◆ EXERCISE REQUIREMENTS
- 1) According to the Danish farming text, in what year did the former Social Democratic government set up a committee to propose a carbon tax on agriculture?
- 2) Reproduce the stretch of the Danish farming text from "Simultaneously inefficient and" through "existing political dynamics.".
- 3) Carry on the text about Danish farming and the carbon tax from the point where it stops.

◆ TEXT SEGMENT
============

Simultaneously inefficient and environmentally detrimental, Danish farming contributes minimally to employment (around 2 percent of the workforce) and holds negligible economic importance. In every respect, it is unsustainable. Yet, the new tripartite green deal takes it for granted that its focus on animal production for export must remain locked in place.
The Politics of Carbon Taxes
The carbon tax has been in the works for some years now. The former Social Democratic government created a committee in 2021 tasked with providing a proposal for a potential carbon tax on agriculture. The committee’s proposal was only presented in February 2024. In the meantime, the tax became a hot topic, reshaping the existing political dynamics.
For left-wing and green parties like the Red-Green Alliance, the Alternative, and the Socialist People’s Party, the goal was a tax high enough not only to reduce greenhouse-gas emissions in the short term but also to prompt a structural shift. These parties and others favor a shift from intensive animal farming toward more plant-based food production.

============

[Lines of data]
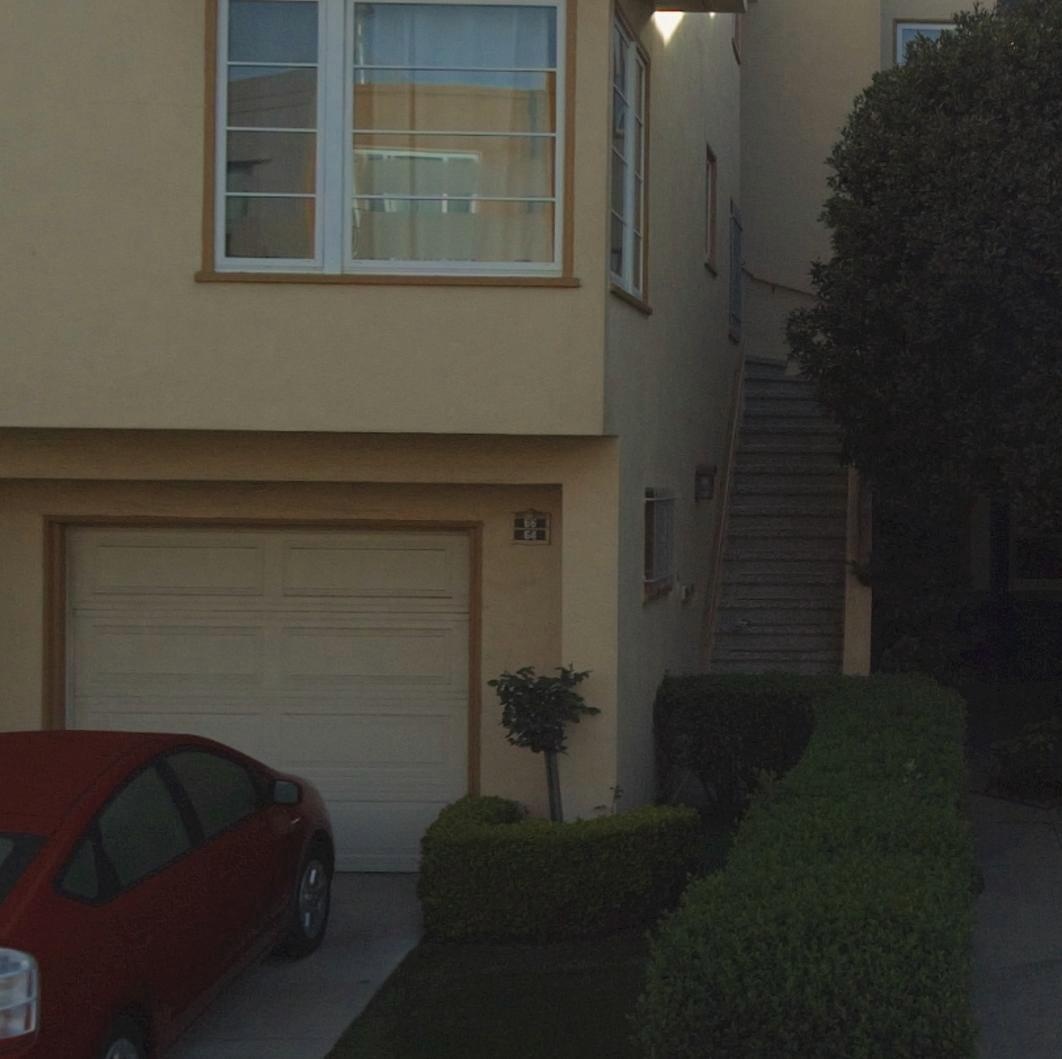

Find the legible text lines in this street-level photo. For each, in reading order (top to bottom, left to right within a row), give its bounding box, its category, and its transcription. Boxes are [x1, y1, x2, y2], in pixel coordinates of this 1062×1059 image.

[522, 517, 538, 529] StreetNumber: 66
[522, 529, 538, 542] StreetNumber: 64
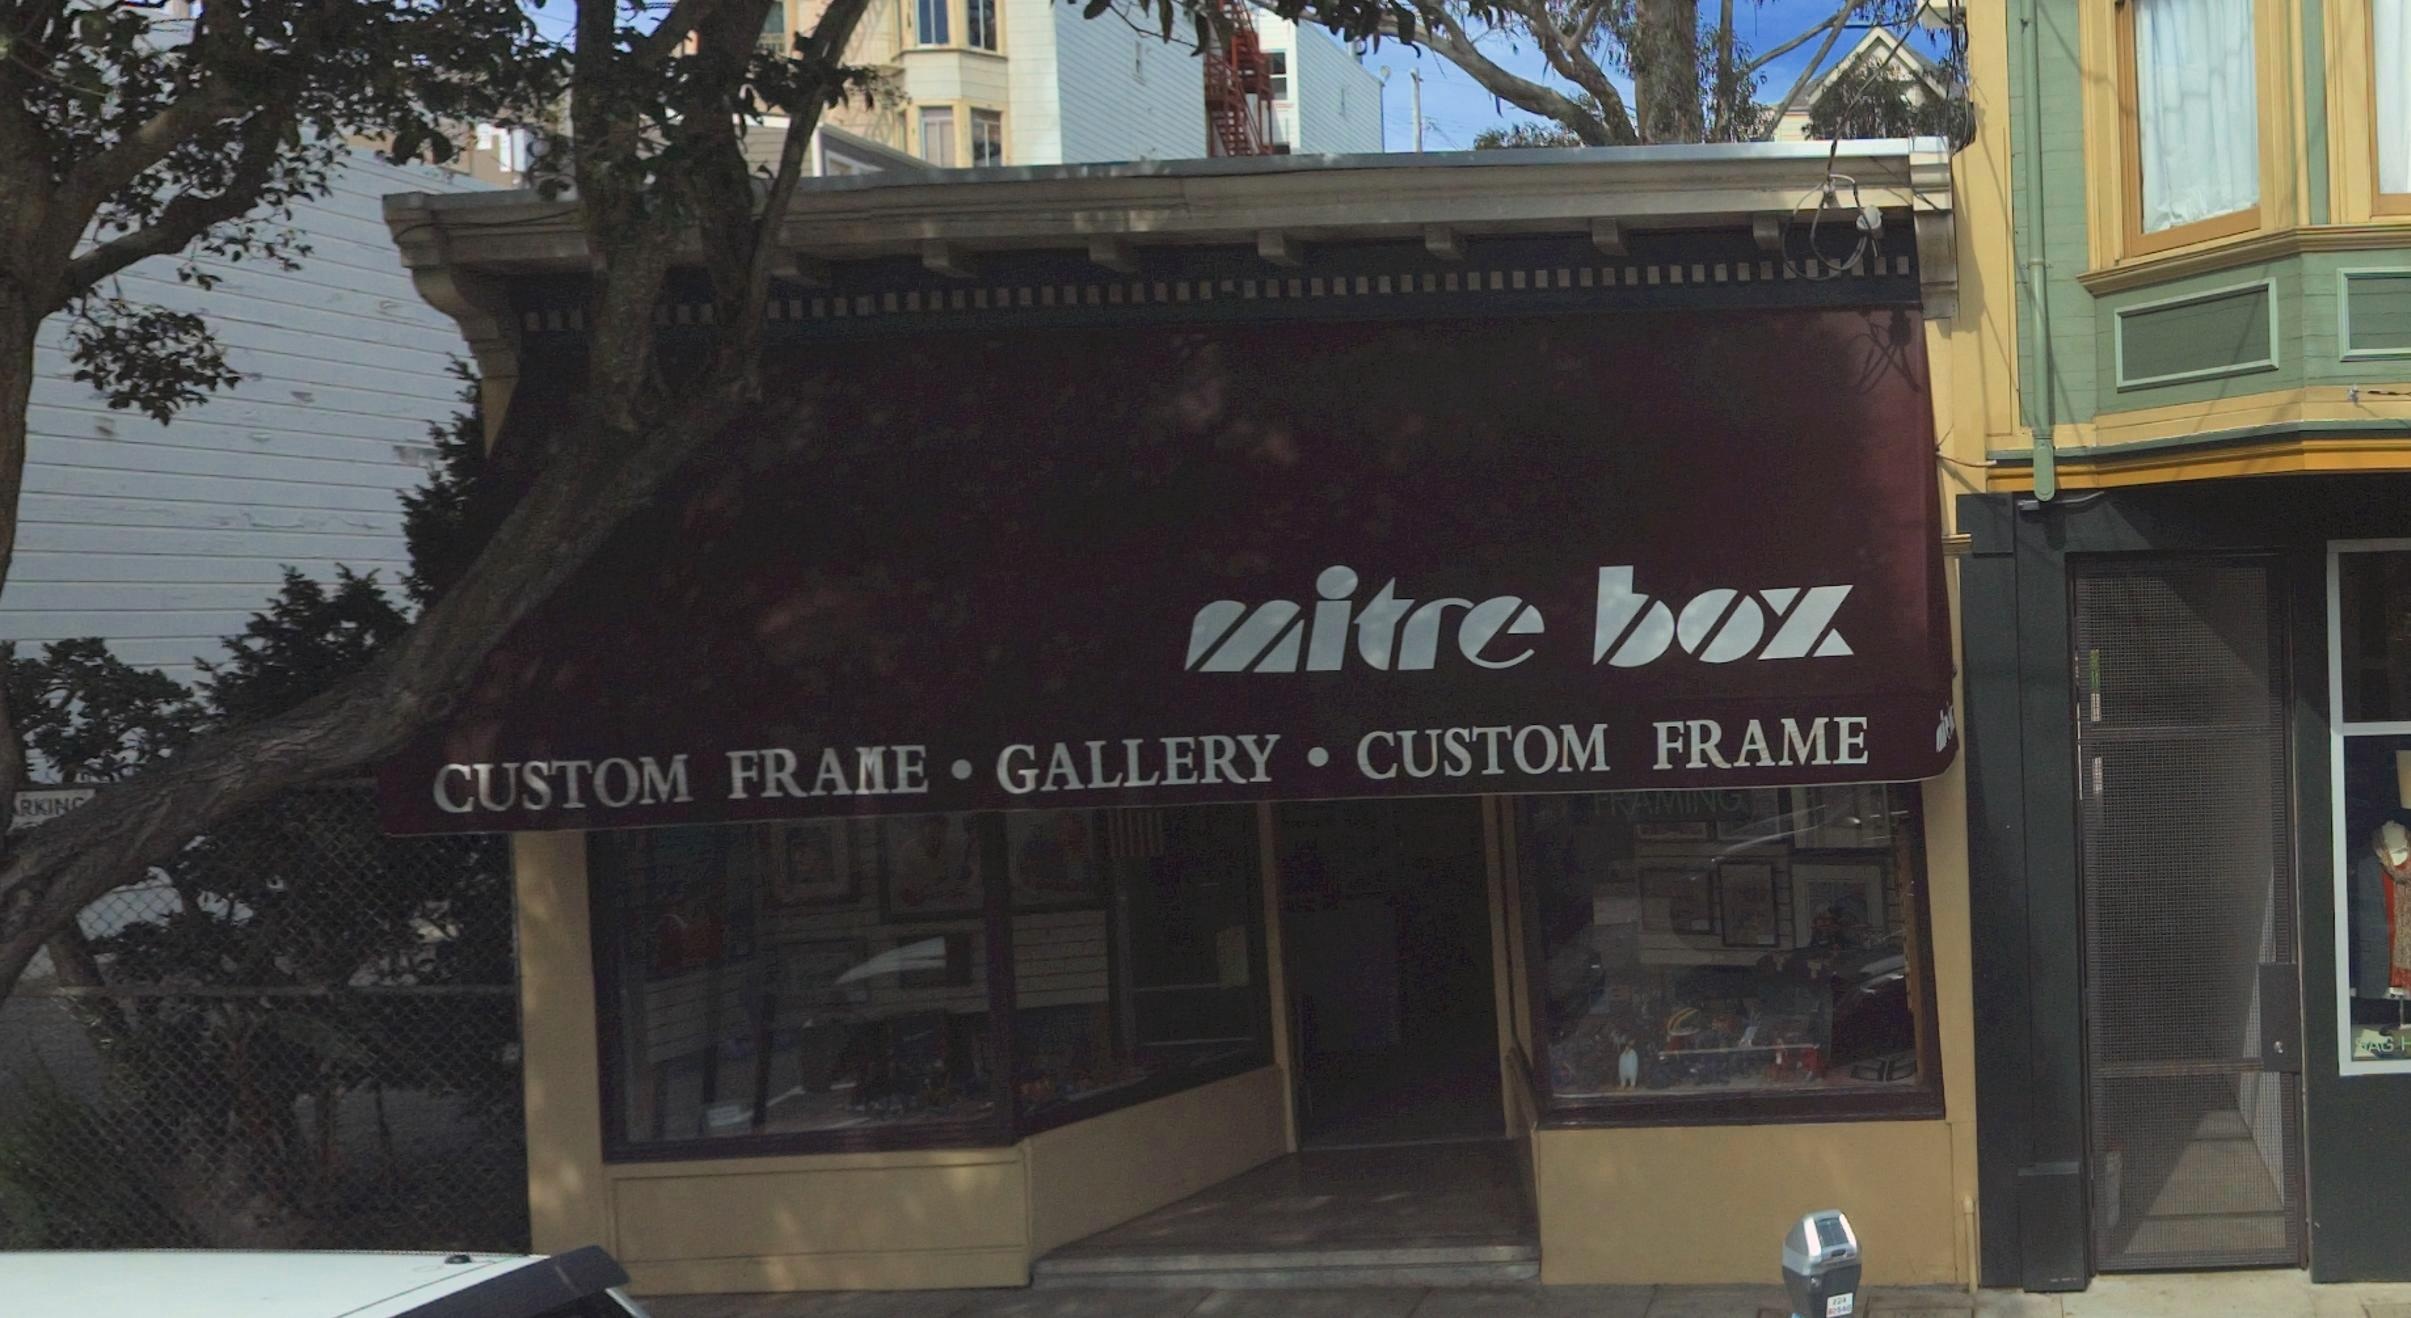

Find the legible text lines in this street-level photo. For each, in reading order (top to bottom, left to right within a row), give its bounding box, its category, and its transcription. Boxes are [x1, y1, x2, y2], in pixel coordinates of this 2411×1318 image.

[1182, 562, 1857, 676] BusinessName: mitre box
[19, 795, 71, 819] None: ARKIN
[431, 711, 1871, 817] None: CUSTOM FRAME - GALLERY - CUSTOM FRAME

============

◆ RESPONSES IN ORDER
- 1) 2021

- 2)
Simultaneously inefficient and environmentally detrimental, Danish farming contributes minimally to employment (around 2 percent of the workforce) and holds negligible economic importance. In every respect, it is unsustainable. Yet, the new tripartite green deal takes it for granted that its focus on animal production for export must remain locked in place.
The Politics of Carbon Taxes
The carbon tax has been in the works for some years now. The former Social Democratic government created a committee in 2021 tasked with providing a proposal for a potential carbon tax on agriculture. The committee’s proposal was only presented in February 2024. In the meantime, the tax became a hot topic, reshaping the existing political dynamics.

- 3)
On the far right, the relatively new Denmark Democrats, led by Inger Støjberg — previously sentenced to two months in jail by the Court of Impeachment for misconduct in office after separating families in migrant centers — capitalized on the carbon tax debate to fuel a rural-urban divide. In recent years, the Denmark Democrats have gained significant traction at the expense of the former leading party on the Right, the Danish People’s Party.
Following the carbon tax proposal, the Denmark Democrats launched a loud campaign arguing that industrial pig and dairy farmers must be allowed to continue polluting the atmosphere to preserve jobs and sustain rural communities. This rallying cry is in fact baseless: the concentration of farmland caused by the industrialization of pig and dairy farming has itself depopulated rural areas for decades.
The new coalition government, composed of the Social Democrats, the liberal Moderates, and the traditional liberal farmers’ party — called the Left for historical reasons — faced significant internal disagreement over the rate of the carbon tax. To address this, the government invited the agricultural lobby, trade unions in the agricultural and food sector, and the Danish Society for Nature Conservation to negotiate a tripartite deal that could be presented to and hopefully passed by parliament.
By ensuring support from both the major agricultural lobby organization and Denmark’s largest and oldest environmental organization, the coalition government sought to secure both internal consensus and parliamentary approval. Negotiations proved fruitful, and the tripartite deal was presented in June. After several rounds of discussions, it was approved almost verbatim by a parliamentary majority this month, amid widespread applause.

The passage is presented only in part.